··· Material for this task

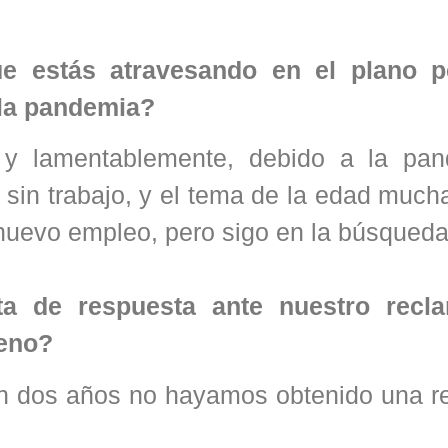
ue estás atravesando en el plano p
 la pandemia?
 y lamentablemente, debido a la pa
sin trabajo, y el tema de la edad much
nuevo empleo, pero sigo en la búsqueda
ta de respuesta ante nuestro recl
reno?
n dos años no hayamos obtenido una r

······

Work to complete: The response must repeat all the lines above exactly and include no pictures.

Task solution:
ue estás atravesando en el plano p
 la pandemia?
 y lamentablemente, debido a la pa
sin trabajo, y el tema de la edad much
nuevo empleo, pero sigo en la búsqueda
ta de respuesta ante nuestro recl
reno?
n dos años no hayamos obtenido una r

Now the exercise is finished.